→ KUTIPAN
——————
Tingkatkan Gemar Membaca di Indonesia: Tantangan dan Peluang Membangun Budaya Literasi

TROBOS.CO | Kegemaran membaca merupakan salah satu indikator penting dalam membangun kualitas sumber daya manusia. Semakin tinggi minat baca suatu bangsa, semakin besar pula peluangnya untuk tumbuh menjadi masyarakat yang kritis, kreatif, dan inovatif.

Di kawasan Asia Tenggara, kebiasaan membaca menunjukkan variasi yang menarik. Ada negara yang warganya menjadikan membaca sebagai bagian dari gaya hidup, dan ada pula yang masih berjuang meningkatkan minat masyarakat terhadap buku.
——————
→ DATA YANG DIBERIKAN
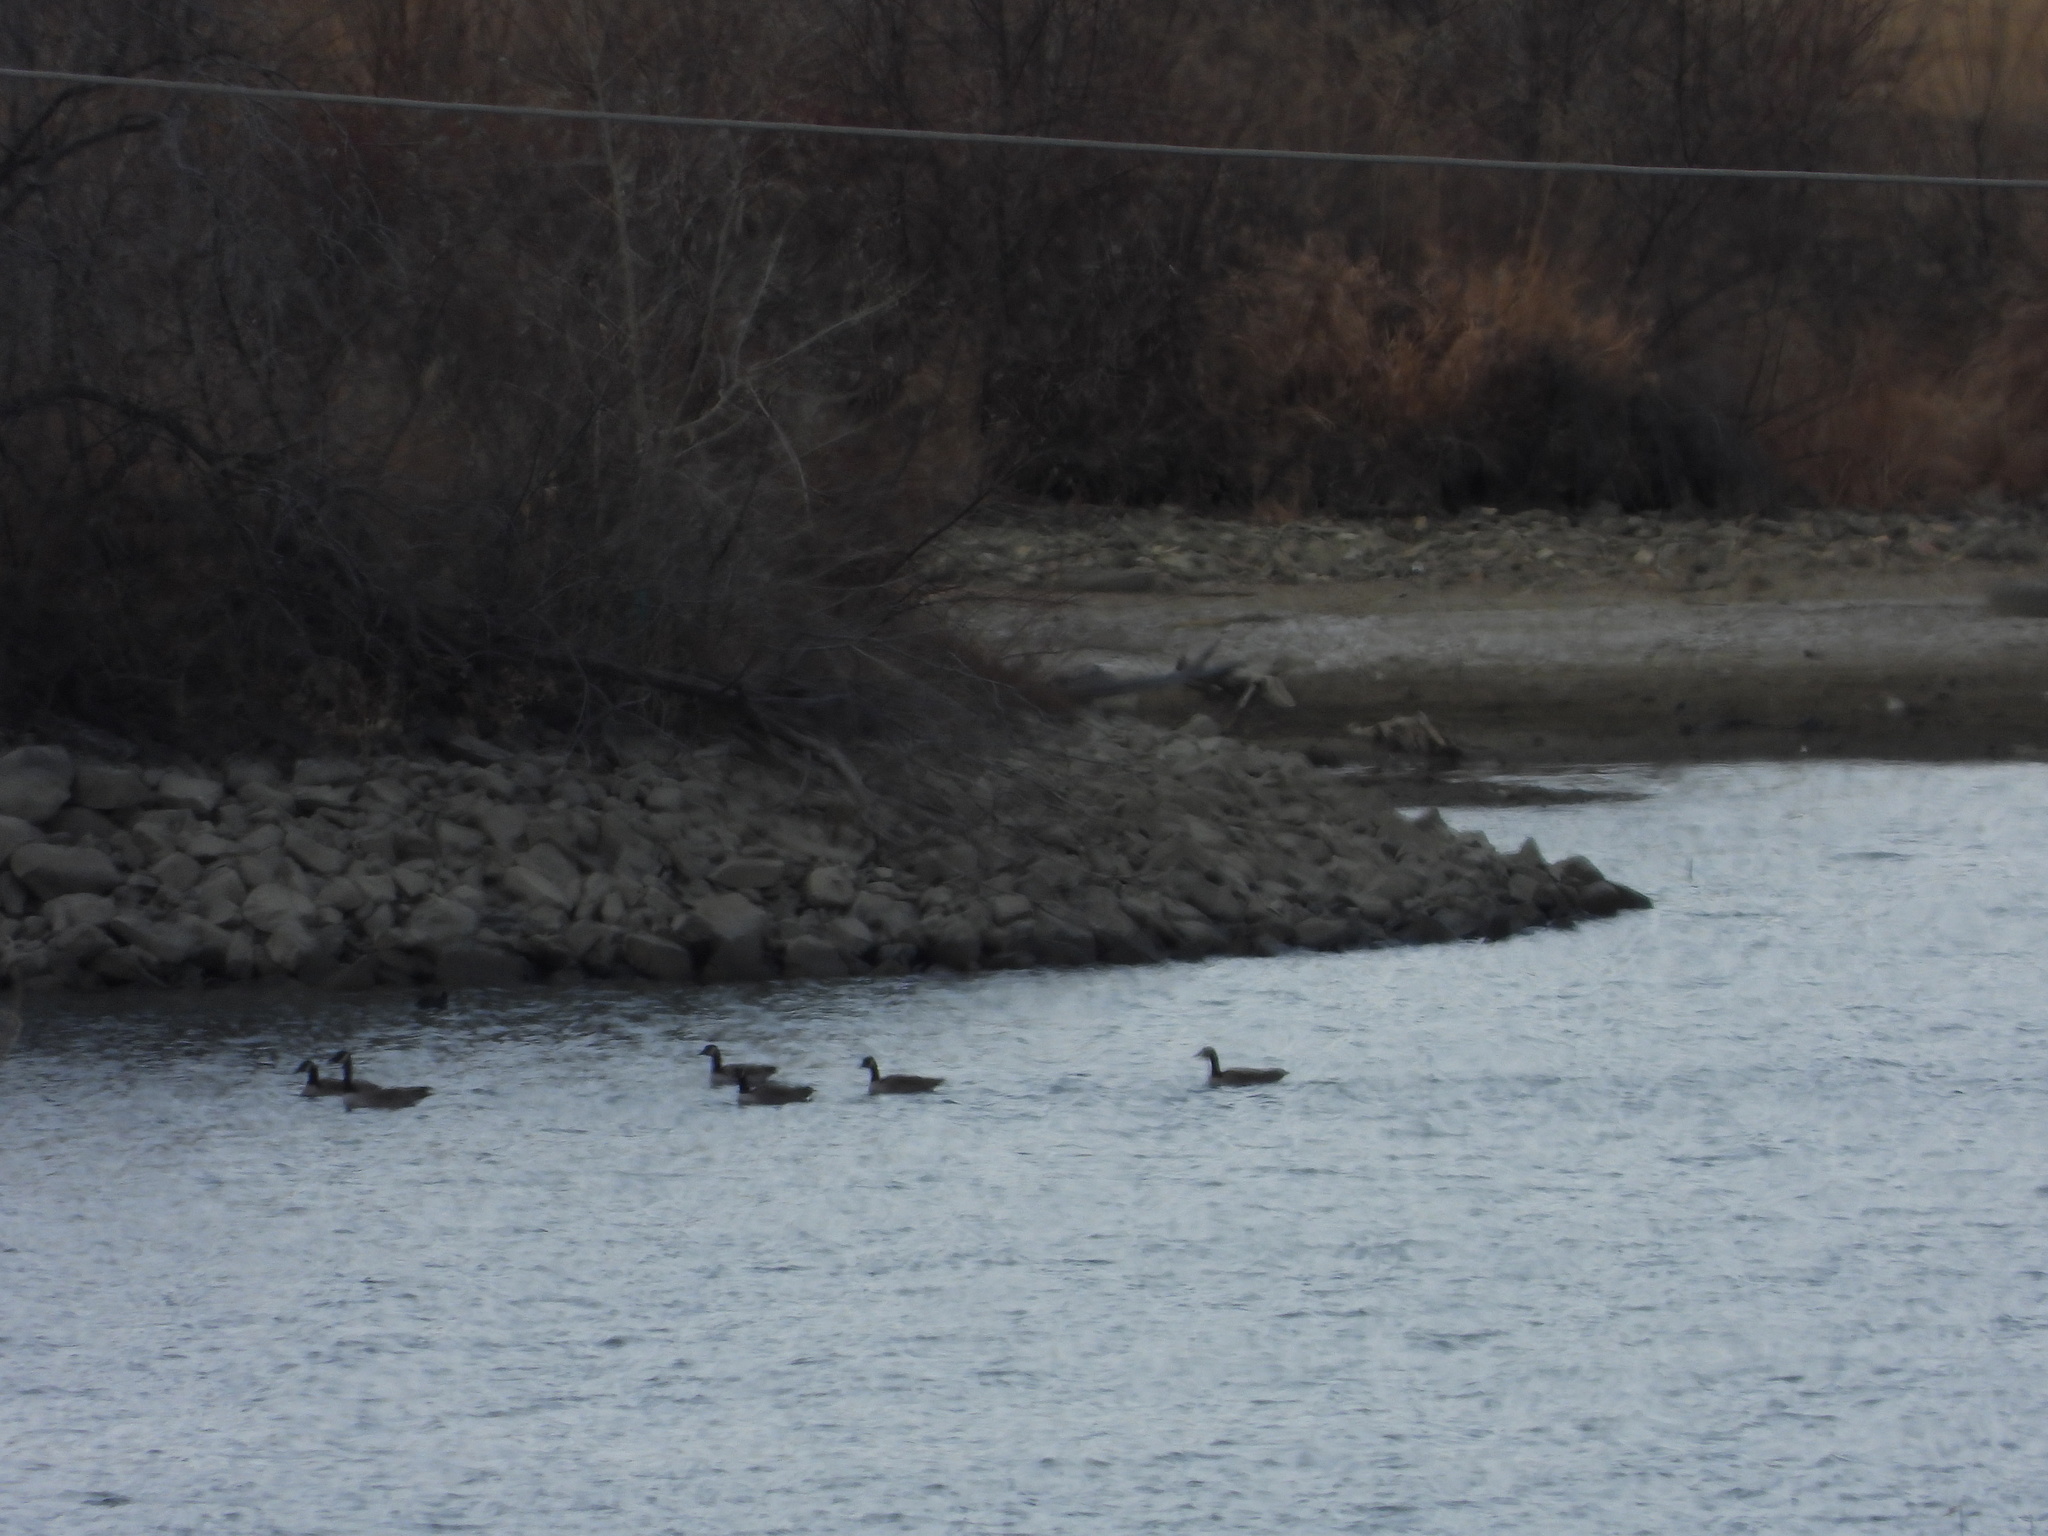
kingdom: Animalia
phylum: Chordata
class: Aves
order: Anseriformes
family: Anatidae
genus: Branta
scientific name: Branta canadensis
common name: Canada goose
——————
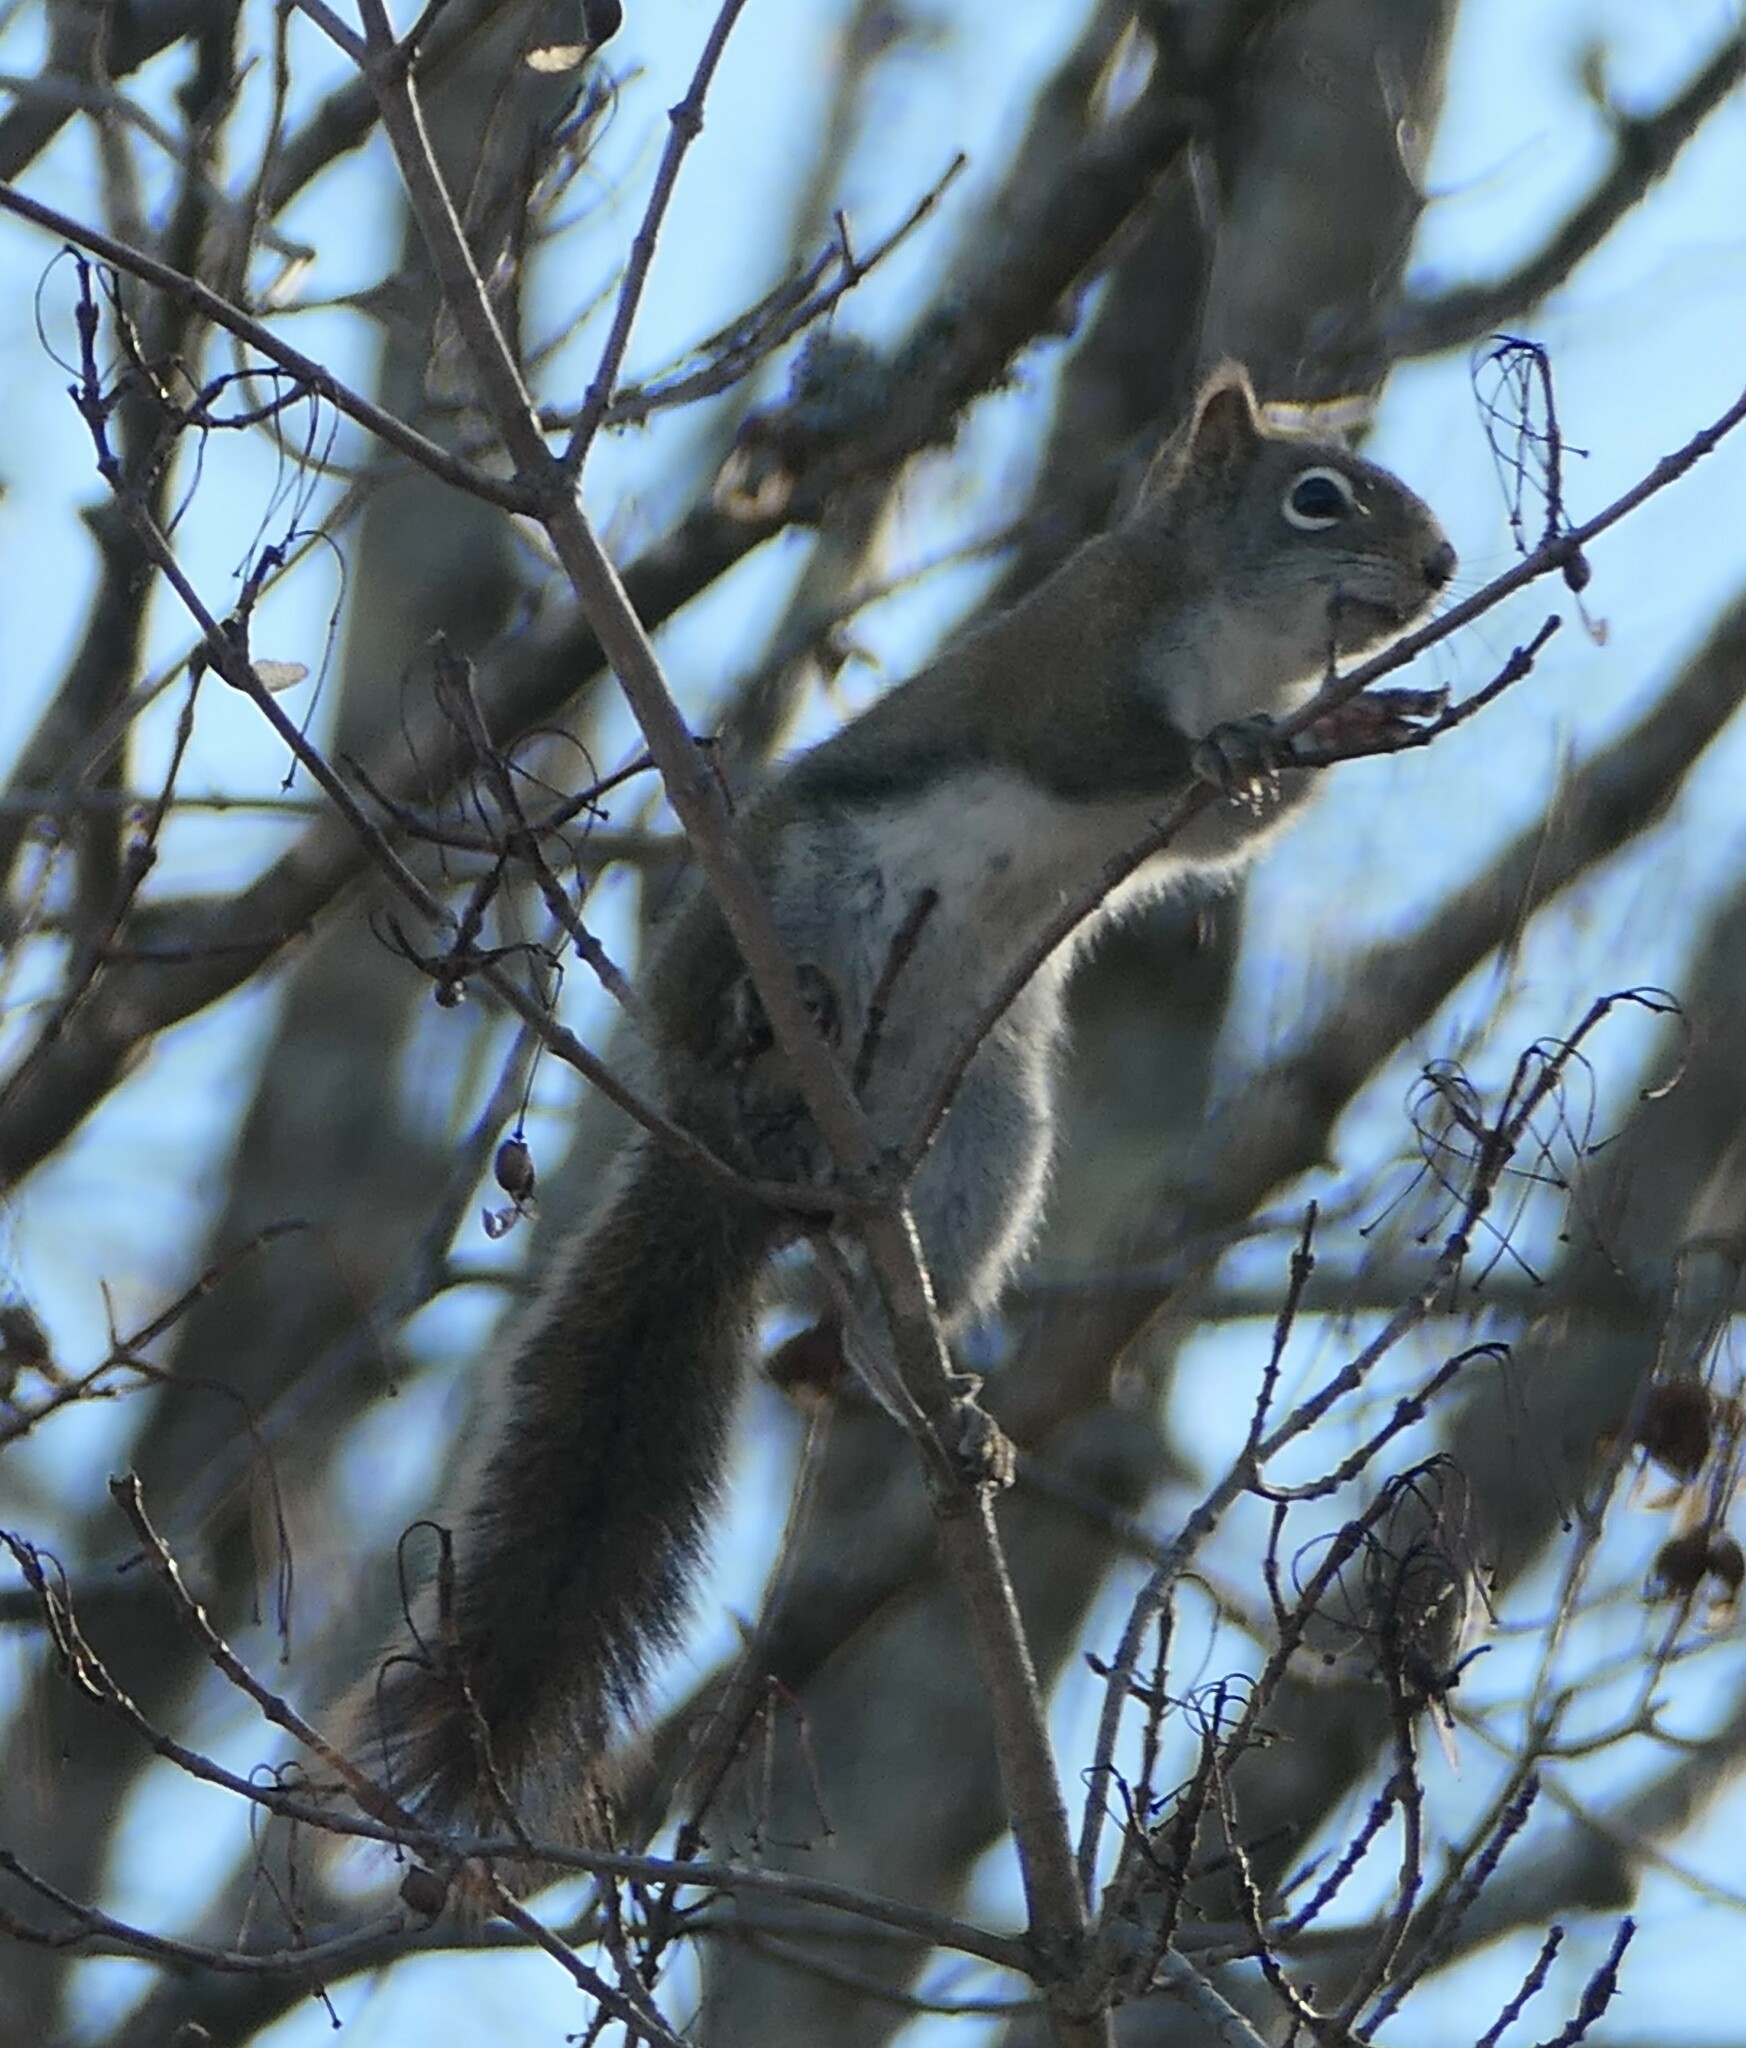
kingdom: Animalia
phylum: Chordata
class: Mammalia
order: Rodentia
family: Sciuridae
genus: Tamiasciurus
——————
→ SOAL DAN TUGAS
**1.** Menurut kutipan, kegemaran membaca merupakan indikator penting untuk membangun apa?
**2.** Tuliskan ulang bagian kutipan yang dimulai dari "Tingkatkan Gemar Membaca" dan berlanjut hingga "kreatif, dan inovatif.".
Data ini tidak berkaitan dengan kutipan.

→ JAWABAN TIAP TUGAS
**1.** Kualitas sumber daya manusia.

**2.**
Tingkatkan Gemar Membaca di Indonesia: Tantangan dan Peluang Membangun Budaya Literasi

TROBOS.CO | Kegemaran membaca merupakan salah satu indikator penting dalam membangun kualitas sumber daya manusia. Semakin tinggi minat baca suatu bangsa, semakin besar pula peluangnya untuk tumbuh menjadi masyarakat yang kritis, kreatif, dan inovatif.